In all, 33 nuclear-powered spy satellites were launched into orbits about 150 miles above the Earth, where they worked for a few months at best before their reactors were switched off.

As a safety precaution, Moscow boosted the old reactors into parking orbits roughly 600 miles up, keeping them from re-entering the atmosphere for hundreds of years and allowing their most deadly nuclear fission products to decay. Sending the reactors higher than that, into less-crowded orbits, would have required more fuel and was probably the main factor that made the parking orbits relatively low.

In 1978 a complete failure brought one satellite crashing down on northern Canada, scattering radioactive debris across the tundra.
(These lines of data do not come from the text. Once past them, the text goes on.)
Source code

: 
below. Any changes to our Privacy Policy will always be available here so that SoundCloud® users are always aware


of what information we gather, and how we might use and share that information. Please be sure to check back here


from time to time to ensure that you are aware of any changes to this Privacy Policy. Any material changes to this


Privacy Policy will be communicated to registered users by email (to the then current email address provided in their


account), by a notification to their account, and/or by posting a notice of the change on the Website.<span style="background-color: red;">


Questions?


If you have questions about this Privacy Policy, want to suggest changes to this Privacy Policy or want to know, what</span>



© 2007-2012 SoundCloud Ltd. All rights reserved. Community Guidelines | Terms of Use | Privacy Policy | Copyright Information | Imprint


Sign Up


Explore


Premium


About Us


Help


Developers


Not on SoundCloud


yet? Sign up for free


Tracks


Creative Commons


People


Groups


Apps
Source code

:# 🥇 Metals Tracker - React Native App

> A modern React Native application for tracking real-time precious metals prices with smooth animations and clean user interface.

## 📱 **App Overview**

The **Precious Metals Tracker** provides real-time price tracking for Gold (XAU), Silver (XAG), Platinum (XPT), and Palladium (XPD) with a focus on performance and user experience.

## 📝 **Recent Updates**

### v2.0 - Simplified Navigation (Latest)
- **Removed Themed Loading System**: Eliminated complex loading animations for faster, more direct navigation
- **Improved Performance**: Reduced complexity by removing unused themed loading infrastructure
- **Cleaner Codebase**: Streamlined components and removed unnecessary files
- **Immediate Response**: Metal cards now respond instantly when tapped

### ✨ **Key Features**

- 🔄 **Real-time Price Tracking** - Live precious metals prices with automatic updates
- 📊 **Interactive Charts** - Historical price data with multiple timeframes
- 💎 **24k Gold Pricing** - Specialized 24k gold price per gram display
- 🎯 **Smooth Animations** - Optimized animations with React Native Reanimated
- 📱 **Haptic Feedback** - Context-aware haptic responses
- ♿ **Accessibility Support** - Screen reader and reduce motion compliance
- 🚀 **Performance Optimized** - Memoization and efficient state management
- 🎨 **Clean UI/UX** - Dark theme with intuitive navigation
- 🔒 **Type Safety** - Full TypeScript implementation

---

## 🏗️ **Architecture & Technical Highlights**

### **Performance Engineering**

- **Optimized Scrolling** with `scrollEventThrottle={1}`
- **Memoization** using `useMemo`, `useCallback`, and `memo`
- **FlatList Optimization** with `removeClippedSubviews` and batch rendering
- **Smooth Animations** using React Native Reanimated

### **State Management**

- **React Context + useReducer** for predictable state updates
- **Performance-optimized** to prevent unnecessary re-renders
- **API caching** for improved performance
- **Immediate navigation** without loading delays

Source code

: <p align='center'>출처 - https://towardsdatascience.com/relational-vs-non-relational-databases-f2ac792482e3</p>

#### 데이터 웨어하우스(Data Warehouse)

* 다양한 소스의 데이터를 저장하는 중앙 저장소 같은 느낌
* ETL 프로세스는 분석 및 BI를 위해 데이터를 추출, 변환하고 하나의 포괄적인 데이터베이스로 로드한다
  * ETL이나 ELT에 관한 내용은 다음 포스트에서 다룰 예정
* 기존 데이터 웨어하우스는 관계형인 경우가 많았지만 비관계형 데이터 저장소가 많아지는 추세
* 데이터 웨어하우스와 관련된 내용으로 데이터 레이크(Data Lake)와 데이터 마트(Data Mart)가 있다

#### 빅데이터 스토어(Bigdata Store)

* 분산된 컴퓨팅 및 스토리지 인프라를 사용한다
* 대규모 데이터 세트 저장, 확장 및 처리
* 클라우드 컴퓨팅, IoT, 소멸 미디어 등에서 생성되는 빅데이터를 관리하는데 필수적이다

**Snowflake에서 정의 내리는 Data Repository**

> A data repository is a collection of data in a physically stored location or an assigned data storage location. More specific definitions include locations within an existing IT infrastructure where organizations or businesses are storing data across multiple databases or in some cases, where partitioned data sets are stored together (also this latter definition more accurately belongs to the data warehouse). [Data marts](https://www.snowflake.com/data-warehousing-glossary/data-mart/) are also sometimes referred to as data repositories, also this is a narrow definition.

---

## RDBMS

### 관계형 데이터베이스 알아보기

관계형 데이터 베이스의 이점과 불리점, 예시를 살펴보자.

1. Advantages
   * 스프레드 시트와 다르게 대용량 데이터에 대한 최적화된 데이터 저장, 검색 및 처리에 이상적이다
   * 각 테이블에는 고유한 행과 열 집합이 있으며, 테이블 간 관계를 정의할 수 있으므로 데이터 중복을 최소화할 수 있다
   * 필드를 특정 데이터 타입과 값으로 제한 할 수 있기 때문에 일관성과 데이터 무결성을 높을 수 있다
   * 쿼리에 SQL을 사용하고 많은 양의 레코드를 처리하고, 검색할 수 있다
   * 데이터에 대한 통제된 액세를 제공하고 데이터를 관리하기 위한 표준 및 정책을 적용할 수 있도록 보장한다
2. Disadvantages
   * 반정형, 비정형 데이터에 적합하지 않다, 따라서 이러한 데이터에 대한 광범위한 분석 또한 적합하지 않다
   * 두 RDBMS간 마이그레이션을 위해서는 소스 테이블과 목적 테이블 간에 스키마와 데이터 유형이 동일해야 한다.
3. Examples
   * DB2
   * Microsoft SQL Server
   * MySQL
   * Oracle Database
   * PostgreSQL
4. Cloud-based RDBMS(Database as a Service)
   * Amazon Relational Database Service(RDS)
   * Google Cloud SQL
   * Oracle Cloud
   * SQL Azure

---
The last of the spy class quit working in 1988.

First hint of trouble

The first hint of trouble came in the late 1980s as NASA began detailed studies of orbital debris in preparation for building a large space station, which was seen as potentially threatened with damage or destruction by space junk.

NASA's investigative powers increased markedly in 1990 when it began getting regular deliveries of data from a 100-foot dish radar in Tyngsboro, Mass., that is run for the Defense Department by the Lincoln Laboratory of the Massachusetts Institute of Technology.

Known as Haystack, it can search through space to find the proverbial needle -- objects a centimeter or less in length, or smaller than a half-inch. And it does so over distances of more than 600 miles.

Almost immediately, Haystack began to find signs of widespread debris.

The band of debris extended from 850 kilometers to 1,000 kilometers from the Earth's surface, or from about 530 miles to 620 miles high. It was most densely packed around 600 miles up.

Dr. Kessler and his colleagues at the Johnson Space Center studied published designs of the Soviet space reactors and found that they were filled with sodium-potassium coolant -- the only liquid aboard the craft in sufficient quantities to account for an estimated mass of about 66 pounds spread through space.